Rafik Smati
Parmi tous les événements survenus ces dernières semaines, l'un d'eux devrait nous interpeller au plus haut point. Il s'agit de la mise à jour de l'algorithme ChatGPT, une intelligence artificielle qui permet de générer du texte à la demande : « Ecris-moi une lettre d'amour pour ma femme Leila », « Rédige-moi une fiche de poste sur le métier d'imprimeur », « Invente-moi un poème sur le chant des cigales en Provence »… En quelques secondes, l'algorithme génère un texte unique, inédit, bien construit, cohérent, sans faute de syntaxe ou d'orthographe.
L'avènement de ce qu'il est convenu d'appeler l'IA générative, à savoir une intelligence artificielle capable de générer du texte, mais aussi des images, des vidéos ou même du code informatique, marque assurément un saut considérable dans l'histoire du monde.
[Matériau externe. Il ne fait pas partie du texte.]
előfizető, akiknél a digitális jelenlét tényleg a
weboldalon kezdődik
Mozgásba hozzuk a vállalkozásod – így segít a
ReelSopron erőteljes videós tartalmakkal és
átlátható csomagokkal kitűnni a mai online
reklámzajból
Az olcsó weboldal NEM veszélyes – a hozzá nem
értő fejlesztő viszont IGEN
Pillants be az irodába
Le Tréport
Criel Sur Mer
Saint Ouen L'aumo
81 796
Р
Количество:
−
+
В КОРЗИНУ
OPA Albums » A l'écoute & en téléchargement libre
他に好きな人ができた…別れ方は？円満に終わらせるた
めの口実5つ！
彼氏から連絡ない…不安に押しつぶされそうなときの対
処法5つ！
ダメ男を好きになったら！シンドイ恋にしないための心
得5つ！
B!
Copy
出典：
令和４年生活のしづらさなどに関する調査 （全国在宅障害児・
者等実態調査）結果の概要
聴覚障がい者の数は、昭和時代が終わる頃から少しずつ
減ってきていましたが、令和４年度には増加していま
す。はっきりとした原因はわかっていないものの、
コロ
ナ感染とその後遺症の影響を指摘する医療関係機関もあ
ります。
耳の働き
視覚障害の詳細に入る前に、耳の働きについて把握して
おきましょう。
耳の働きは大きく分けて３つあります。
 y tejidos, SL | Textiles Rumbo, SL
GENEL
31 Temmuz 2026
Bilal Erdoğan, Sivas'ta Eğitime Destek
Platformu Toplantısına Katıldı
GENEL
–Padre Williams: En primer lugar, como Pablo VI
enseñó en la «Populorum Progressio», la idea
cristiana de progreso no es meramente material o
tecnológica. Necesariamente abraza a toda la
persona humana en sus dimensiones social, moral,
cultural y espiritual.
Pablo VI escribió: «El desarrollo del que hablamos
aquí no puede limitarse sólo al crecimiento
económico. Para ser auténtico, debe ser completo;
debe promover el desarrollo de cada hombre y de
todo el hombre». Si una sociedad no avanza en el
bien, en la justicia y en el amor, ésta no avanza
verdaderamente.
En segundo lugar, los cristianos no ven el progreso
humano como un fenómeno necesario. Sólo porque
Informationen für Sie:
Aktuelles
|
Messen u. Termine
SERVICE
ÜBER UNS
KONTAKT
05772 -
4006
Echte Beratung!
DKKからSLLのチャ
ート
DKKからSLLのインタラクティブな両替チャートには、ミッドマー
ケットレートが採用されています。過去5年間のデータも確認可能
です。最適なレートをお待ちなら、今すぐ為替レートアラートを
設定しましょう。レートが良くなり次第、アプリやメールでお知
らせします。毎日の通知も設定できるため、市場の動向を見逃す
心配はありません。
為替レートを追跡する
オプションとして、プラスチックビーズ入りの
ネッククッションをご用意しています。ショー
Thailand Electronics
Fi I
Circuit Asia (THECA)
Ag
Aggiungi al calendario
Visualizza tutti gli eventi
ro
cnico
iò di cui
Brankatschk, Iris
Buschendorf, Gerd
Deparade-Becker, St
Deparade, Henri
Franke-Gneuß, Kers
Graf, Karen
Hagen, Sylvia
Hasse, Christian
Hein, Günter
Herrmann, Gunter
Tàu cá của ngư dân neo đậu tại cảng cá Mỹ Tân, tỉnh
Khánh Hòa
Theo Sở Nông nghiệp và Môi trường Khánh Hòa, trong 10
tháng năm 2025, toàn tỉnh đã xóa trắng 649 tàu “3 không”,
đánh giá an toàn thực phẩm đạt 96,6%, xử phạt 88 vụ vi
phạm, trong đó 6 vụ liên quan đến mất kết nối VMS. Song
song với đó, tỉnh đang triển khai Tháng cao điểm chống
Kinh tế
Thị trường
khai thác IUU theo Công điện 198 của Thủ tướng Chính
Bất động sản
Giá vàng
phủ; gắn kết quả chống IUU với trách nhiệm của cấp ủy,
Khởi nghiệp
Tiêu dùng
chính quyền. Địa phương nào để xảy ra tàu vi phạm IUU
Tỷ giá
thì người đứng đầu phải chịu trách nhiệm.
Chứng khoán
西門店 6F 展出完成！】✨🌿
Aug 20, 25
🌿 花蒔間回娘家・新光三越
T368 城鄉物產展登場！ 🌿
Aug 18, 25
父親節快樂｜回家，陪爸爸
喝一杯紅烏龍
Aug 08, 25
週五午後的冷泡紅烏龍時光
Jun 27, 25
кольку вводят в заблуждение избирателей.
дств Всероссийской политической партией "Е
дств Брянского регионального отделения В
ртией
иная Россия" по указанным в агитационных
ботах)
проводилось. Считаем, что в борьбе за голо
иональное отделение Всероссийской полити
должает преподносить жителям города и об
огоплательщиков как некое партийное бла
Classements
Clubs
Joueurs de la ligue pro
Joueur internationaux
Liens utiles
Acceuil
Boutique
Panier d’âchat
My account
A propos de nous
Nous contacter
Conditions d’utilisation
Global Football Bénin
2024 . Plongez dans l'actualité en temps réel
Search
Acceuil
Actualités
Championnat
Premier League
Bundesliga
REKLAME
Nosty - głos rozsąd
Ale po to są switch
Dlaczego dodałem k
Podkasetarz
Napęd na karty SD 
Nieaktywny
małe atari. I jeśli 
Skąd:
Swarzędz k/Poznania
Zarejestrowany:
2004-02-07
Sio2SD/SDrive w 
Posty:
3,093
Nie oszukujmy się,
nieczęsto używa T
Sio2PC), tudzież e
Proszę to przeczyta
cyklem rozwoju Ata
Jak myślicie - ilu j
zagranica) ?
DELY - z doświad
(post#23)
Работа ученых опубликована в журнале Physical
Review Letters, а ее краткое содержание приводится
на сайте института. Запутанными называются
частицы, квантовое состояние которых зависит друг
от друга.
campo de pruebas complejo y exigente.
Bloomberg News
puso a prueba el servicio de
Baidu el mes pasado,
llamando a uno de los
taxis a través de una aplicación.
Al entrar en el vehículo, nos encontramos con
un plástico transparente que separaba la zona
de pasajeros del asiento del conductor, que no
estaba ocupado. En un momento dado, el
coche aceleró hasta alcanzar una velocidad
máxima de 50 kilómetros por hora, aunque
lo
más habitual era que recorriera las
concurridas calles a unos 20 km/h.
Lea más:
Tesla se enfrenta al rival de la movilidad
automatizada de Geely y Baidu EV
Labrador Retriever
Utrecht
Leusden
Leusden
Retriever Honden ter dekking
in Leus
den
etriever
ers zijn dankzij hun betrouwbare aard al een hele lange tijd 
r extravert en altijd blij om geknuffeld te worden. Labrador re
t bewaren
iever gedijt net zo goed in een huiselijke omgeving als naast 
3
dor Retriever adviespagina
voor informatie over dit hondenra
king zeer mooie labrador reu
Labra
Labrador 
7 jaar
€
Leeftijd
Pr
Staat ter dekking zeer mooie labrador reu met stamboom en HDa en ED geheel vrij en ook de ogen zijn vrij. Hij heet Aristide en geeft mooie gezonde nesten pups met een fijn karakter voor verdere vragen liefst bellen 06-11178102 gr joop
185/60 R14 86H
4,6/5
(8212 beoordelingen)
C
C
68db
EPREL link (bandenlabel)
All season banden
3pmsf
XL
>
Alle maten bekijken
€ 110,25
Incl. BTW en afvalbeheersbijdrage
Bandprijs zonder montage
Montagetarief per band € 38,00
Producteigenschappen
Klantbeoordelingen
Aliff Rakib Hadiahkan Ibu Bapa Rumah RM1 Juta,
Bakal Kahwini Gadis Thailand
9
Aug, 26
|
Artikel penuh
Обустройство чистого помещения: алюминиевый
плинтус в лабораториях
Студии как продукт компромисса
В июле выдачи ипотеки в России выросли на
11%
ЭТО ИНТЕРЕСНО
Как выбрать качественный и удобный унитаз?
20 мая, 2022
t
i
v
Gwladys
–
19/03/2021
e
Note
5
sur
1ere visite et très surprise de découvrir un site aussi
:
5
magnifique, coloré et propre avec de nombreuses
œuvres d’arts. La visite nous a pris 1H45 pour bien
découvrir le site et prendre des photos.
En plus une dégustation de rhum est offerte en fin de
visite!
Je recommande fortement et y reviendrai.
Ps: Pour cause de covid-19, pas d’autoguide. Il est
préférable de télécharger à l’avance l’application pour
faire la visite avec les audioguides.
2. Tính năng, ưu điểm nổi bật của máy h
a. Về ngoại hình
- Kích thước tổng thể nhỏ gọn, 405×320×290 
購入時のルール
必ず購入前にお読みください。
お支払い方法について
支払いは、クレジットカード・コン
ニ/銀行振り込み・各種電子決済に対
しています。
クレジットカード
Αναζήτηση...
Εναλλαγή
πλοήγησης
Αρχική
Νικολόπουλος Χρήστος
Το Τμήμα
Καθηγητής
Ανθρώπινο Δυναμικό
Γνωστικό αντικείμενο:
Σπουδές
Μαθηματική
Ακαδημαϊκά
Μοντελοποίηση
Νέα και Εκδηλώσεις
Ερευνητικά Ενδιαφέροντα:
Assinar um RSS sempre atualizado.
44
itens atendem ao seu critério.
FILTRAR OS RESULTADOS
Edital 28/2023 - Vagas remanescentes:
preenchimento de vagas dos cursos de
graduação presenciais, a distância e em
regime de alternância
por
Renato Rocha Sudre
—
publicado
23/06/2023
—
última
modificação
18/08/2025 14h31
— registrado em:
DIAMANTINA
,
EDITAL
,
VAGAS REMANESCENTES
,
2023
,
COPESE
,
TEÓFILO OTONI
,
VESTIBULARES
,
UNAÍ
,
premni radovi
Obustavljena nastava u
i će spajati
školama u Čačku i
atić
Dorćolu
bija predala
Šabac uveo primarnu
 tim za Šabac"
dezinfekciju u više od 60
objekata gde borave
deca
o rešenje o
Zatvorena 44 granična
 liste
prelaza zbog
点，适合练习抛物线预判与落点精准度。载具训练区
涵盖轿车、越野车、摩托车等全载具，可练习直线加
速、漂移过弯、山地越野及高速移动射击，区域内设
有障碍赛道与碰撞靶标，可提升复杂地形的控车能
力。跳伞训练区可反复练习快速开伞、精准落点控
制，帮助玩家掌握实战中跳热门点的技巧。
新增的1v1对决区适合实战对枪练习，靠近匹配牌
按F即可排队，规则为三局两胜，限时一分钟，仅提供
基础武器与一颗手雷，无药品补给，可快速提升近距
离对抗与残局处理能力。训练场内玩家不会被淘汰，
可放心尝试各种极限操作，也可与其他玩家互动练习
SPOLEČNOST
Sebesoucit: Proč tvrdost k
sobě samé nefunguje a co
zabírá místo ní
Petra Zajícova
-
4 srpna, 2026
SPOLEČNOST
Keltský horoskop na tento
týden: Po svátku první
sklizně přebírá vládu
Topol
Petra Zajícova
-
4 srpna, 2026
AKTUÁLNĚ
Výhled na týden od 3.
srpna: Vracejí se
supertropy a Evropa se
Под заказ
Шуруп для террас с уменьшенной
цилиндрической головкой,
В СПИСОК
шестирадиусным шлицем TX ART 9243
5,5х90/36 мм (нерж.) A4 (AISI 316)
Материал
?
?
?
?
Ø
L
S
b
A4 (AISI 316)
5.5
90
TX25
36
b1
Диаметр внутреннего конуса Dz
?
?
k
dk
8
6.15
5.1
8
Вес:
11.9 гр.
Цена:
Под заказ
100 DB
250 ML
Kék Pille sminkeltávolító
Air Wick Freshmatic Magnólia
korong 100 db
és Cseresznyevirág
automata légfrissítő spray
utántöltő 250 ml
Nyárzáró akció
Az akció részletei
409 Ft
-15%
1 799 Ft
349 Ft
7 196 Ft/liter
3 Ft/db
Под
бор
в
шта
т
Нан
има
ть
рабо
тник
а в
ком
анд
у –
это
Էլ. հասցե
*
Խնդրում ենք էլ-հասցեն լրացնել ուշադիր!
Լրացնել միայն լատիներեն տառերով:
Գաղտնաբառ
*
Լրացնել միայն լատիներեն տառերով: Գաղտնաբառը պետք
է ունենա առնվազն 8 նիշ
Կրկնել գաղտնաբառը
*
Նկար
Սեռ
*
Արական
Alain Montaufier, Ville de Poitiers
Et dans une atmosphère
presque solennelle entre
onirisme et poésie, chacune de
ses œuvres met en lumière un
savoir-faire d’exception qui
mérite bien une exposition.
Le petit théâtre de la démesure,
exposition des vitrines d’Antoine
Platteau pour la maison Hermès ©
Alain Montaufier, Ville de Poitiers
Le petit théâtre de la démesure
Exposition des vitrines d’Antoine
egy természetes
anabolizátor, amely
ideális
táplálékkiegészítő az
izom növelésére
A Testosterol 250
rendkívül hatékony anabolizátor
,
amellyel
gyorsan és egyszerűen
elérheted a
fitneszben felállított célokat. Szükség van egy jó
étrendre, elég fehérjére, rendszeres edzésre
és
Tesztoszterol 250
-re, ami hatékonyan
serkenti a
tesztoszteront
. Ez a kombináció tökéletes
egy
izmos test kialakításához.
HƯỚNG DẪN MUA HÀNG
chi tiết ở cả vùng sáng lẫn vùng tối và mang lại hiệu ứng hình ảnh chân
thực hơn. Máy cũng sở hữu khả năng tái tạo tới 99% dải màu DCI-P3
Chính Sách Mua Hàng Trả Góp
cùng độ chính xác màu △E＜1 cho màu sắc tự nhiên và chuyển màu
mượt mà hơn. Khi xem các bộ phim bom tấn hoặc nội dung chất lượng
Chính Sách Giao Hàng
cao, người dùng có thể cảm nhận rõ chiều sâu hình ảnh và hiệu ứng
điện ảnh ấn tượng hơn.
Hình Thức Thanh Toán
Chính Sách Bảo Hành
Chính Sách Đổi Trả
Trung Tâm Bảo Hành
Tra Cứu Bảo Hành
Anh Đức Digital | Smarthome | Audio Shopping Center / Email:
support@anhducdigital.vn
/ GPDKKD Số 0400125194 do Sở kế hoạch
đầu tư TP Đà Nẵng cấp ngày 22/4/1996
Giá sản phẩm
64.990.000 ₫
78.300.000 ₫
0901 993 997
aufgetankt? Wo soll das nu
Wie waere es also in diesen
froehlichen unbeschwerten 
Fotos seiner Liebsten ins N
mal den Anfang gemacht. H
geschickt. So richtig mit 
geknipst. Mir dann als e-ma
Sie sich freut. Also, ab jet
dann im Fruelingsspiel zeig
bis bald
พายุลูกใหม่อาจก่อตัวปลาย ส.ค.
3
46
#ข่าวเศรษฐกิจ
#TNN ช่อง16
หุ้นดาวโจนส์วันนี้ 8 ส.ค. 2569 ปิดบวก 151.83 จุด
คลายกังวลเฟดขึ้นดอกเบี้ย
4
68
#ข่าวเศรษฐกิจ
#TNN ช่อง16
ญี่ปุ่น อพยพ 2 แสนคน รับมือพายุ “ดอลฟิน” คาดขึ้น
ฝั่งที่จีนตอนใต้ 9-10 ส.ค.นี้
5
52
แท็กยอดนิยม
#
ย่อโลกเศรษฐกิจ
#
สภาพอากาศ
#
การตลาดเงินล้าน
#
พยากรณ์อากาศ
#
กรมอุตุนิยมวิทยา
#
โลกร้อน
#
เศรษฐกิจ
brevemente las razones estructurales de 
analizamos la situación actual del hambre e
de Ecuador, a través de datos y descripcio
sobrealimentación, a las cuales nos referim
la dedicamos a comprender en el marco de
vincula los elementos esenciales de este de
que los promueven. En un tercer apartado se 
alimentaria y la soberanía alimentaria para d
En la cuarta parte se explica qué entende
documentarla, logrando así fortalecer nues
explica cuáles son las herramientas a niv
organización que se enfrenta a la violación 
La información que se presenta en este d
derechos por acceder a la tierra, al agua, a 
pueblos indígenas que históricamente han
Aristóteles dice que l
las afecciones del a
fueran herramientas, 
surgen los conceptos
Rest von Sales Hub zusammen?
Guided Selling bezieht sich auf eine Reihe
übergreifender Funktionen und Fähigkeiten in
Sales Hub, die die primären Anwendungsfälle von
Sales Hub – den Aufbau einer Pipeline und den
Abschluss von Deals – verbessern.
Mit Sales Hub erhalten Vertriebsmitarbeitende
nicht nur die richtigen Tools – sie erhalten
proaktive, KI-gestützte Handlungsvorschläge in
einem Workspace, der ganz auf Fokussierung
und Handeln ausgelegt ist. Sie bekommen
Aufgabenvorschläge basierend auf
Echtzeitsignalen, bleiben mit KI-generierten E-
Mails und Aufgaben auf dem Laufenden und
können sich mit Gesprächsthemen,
La première chose qui saute aux yeux pour quiconque manie ChatGPT est l'esprit d'équilibre et de tempérance dont elle fait preuve dans les contenus qu'elle génère : aucun excès, aucune outrance, aucune dérive extrémiste. Il est même possible d'y voir de… l'intelligence.
Et c'est là un fait majeur, qui s'explique par le fait que cette intelligence artificielle puise sa connaissance dans tout ce qui a été écrit, publié, posté sur Internet depuis sa création. La matière première qui alimente ChatGPT est donc tout ce qu'a produit l'humanité depuis l'apparition de l'écriture il y a 5.000 ans, et qui est désormais consigné, sauvegardé, inventorié dans le cyberespace. ChatGPT se veut être la quintessence de la connaissance universelle. Elle est à l'image de l'espèce humaine dans ce qu'elle a de plus noble : elle rassemble, crée des liens, nuance, argumente, cherche le dénominateur commun. A cet égard, elle est aux antipodes de l'air du temps, qui fait la part belle aux populistes, aux outranciers, et à tous ceux qui ne survivent que dans les oppositions et les antagonismes.
La révolution qui est en germe marquera sans nul doute l'histoire. Vous pensiez qu'Internet représentait un changement de paradigme en soi ? Il n'est en réalité qu'une transition entre deux époques. Internet est l'outil, le moyen, le catalyseur, l'étape préparatoire et ultime à l'avènement de l'IA. Il est le système nerveux central, le disque dur géant, qui donne maintenant du corps à l'idée d'IA forte. Et ce phénomène s'accélérera exponentiellement à mesure que les ordinateurs quantiques réduiront les temps de calcul.
Il aura fallu environ trente ans pour qu'Internet se démocratise à très grande échelle. Trente ans pour que l'humanité s'interconnecte et numérise tous les savoirs du monde. Trente ans pour créer la matière première qui permettra bientôt aux intelligences artificielles de se développer et de servir le genre humain. Trente ans, c'est aussi le temps qui sépare l'invention de l'imprimerie par Gutenberg du coeur de la Renaissance. Ce qui se joue aujourd'hui est de ce niveau-là : l'avènement d'une nouvelle Renaissance, portée par une révolution scientifique et technologique sans pareil. Rien de moins.
Les conséquences de l'émergence de l'IA générative sont vertigineuses. Un nombre incalculable de métiers seront bientôt métamorphosés. Nos écoles devront être repensées : à l'avenir, le vrai talent ne sera plus tant de savoir rédiger, dessiner ou coder, mais de pouvoir s'interfacer et interagir avec les IA pour en tirer le meilleur. Des monopoles seront remis en cause, à commencer peut-être par celui de Google, dont le moteur de recherche pourrait bientôt sembler désuet au regard du changement de paradigme qui est à l'oeuvre. Les grandes puissances du XXIIe siècle seront celles qui auront su apprivoiser et domestiquer les intelligences artificielles. L'Europe peut encore, avec une volonté politique forte, relever le défi. Bientôt, il sera trop tard.